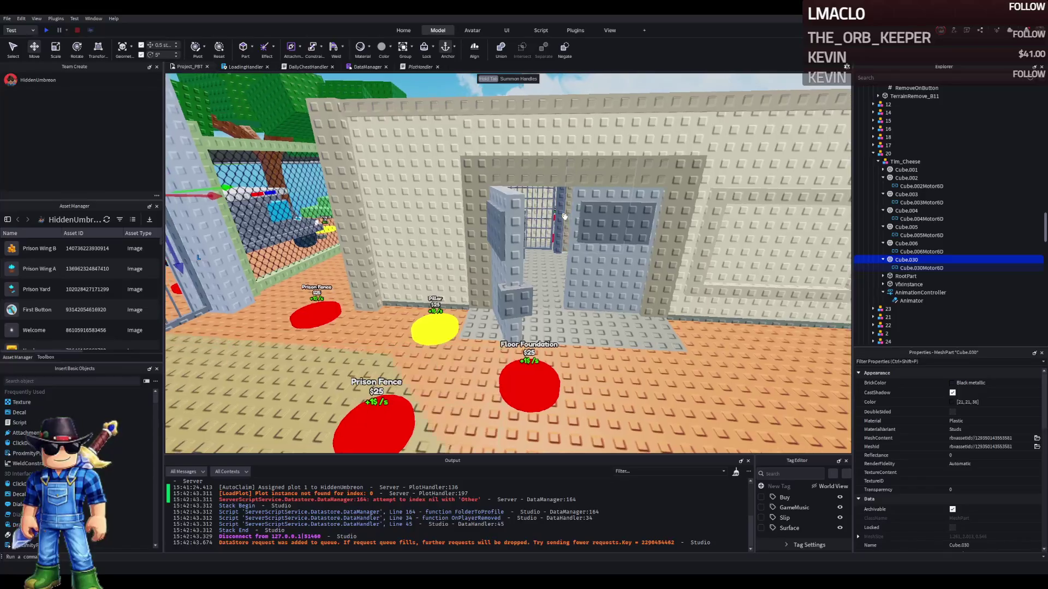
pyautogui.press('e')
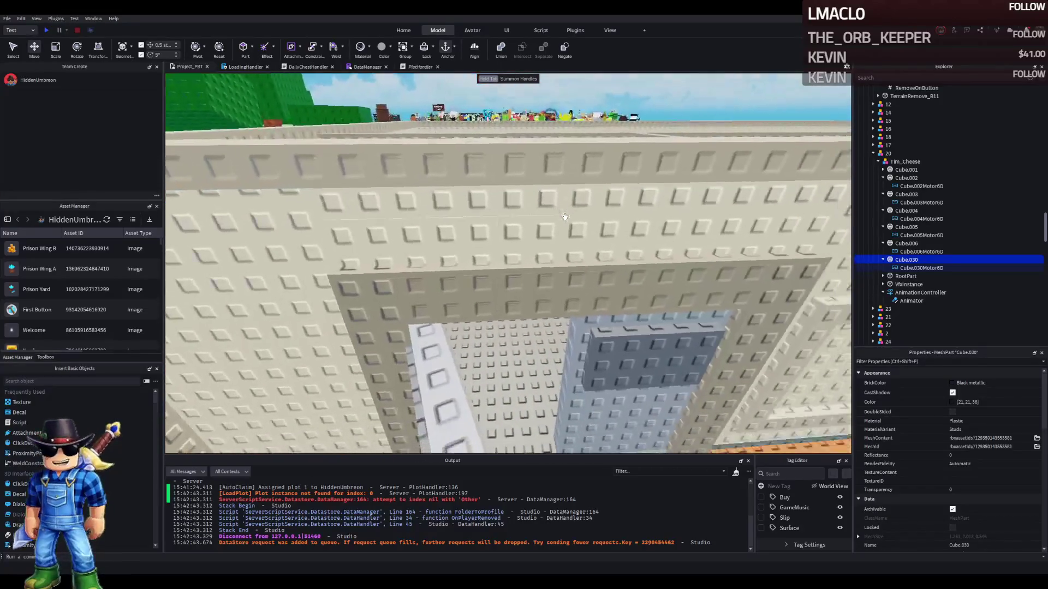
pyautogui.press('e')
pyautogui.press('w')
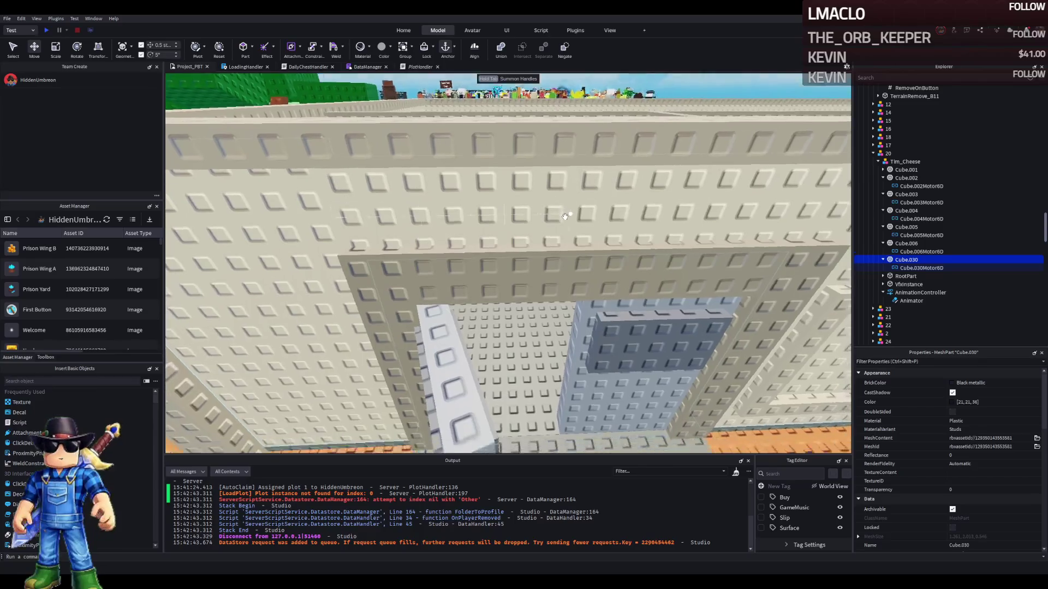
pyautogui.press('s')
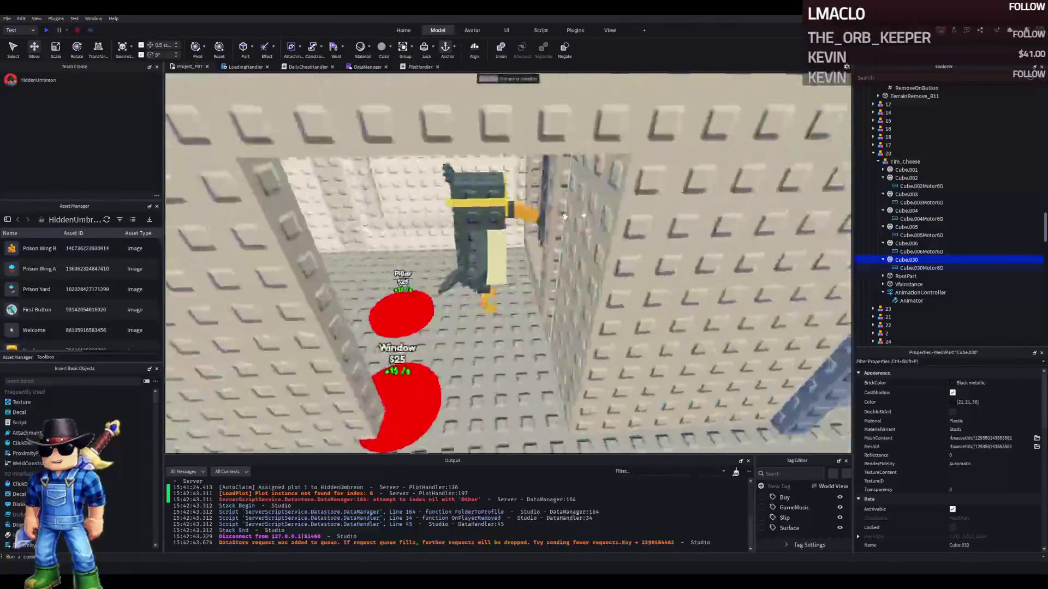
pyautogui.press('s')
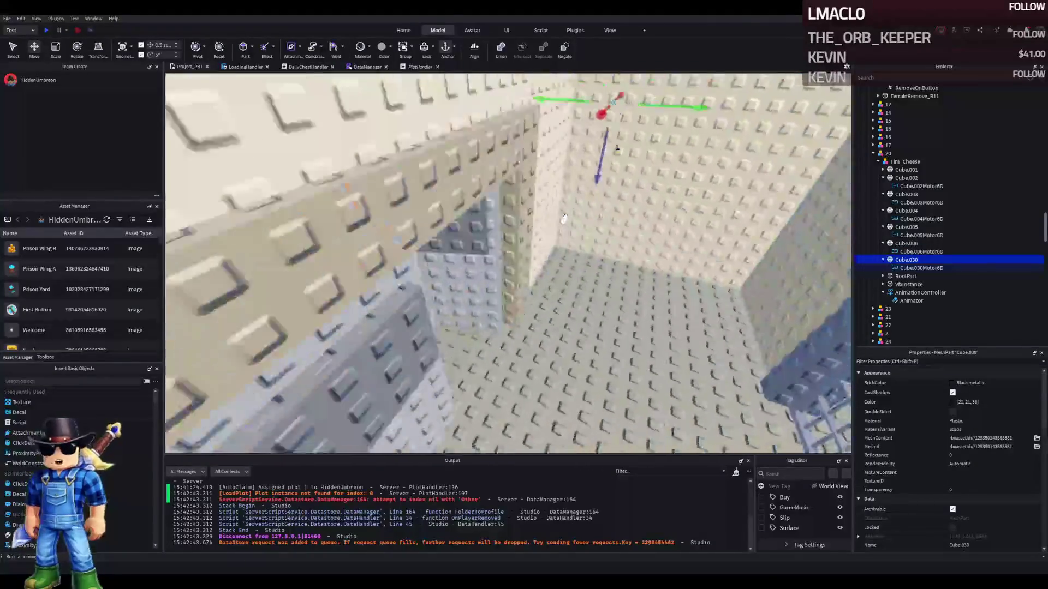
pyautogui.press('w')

» ASSIGNED TASK:
Make a word-for-word repeat of the material, skipping all pictures.

» ANSWER TO THIS EXERCISE:
pyautogui.press('e')
pyautogui.press('e')
pyautogui.press('w')
pyautogui.press('s')
pyautogui.press('s')
pyautogui.press('w')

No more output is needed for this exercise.